Yes, 965 seconds is huge.
The times I've seen such huge latencies are (in order of frequency seen):
1) when the java process gc's, swaps, or both
and/or
2) disk utilization on the ZK server is high
and/or
3) under-provisioned virtual machines (ie vmware)
Re 2) in some cases we've seen users running multiple IO heavy processes
on the same host as the zk server. hdfs data nodes and/or hbase region
servers are two common examples. In those cases I've monitored "sudo
iostat -x 3", specifically the "%util", and when this case is occurring
I've seen heavy utilization concurrent with the max latency spiking up.
ZK servers need to sync a file to disk on every write operation, maxed
out disk utilization (esp on ext3 fs) will cause a spike in max latency
as the server has to wait for the sync to complete.
I notice you have ~1mil writes and ~1mil reads according to the current
server stats. It seems you are doing 1 read for every write (so
relatively low read to write ratio... not extremely so but something to
consider)
You might reset the latency using the "srst" 4 letter word
http://hadoop.apache.org/zookeeper/docs/current/zookeeperAdmin.html#sc_zkCommands
then monitor the max latency, the GC history, the "swappyness" of the
java process, and esp the disk utilization. You can correlate a jump in
latency against these (gc, swap, %util, etc...).

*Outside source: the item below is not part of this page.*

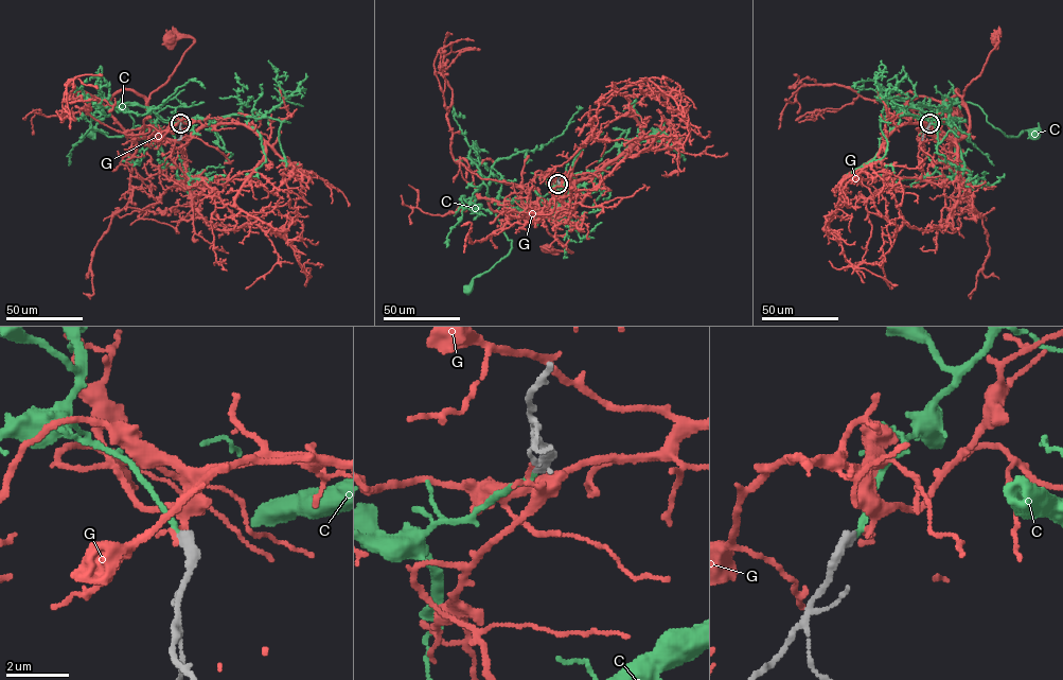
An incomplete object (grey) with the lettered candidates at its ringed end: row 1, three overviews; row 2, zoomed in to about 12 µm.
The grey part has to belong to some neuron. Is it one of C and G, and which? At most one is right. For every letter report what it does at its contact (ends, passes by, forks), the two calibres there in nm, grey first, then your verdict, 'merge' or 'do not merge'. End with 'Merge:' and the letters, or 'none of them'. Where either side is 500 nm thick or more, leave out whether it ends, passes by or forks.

useful tool: http://github.com/phunt/zktop
Given that you've ruled out the gc (most common), disk utilization would
be the next thing to check.
Patrick
On 06/15/2010 11:20 AM, Jordan Zimmerman wrote:
Yes - the session drop happened again. I did the stat. The max latency is huge
(I assume that's in ms).
Zookeeper version: 3.3.0-925362, built on 03/19/2010 18:38 GMT
Clients:
/10.243.14.179:57300[1](queued=0,recved=0,sent=0)
/207.111.236.2:51493[1](queued=0,recved=1,sent=0)
/10.243.13.191:44414[1](queued=0,recved=0,sent=0)
/10.243.13.191:44415[1](queued=0,recved=0,sent=0)
/10.244.135.100:58965[1](queued=0,recved=0,sent=0)
/10.243.15.192:45057[1](queued=0,recved=0,sent=0)
Latency min/avg/max: 0/6/965759
Received: 2203048
Sent: 2202979
Outstanding: 0
Zxid: 0xef2b2
Mode: standalone
Node count: 347
On Jun 15, 2010, at 11:02 AM, Ted Dunning wrote:
Jordan,
Good step to get this info.
I have to ask, did you have your disconnect problem last night as well?
(just checking)
What does the stat command on ZK give you for each server?
On Tue, Jun 15, 2010 at 10:33 AM, Jordan Zimmerman<
jzimmer...@proofpoint.com> wrote:
More on this...
I ran last night with verbose GC on our client. I analyzed the GC log in
gchisto and 99% of the GCs are 1 or 2 ms. The longest gc is 30 ms. On the
Zookeeper server side, the longest gc is 130 ms. So, I submit, GC is not the
problem. NOTE we're running on Amazon EC2.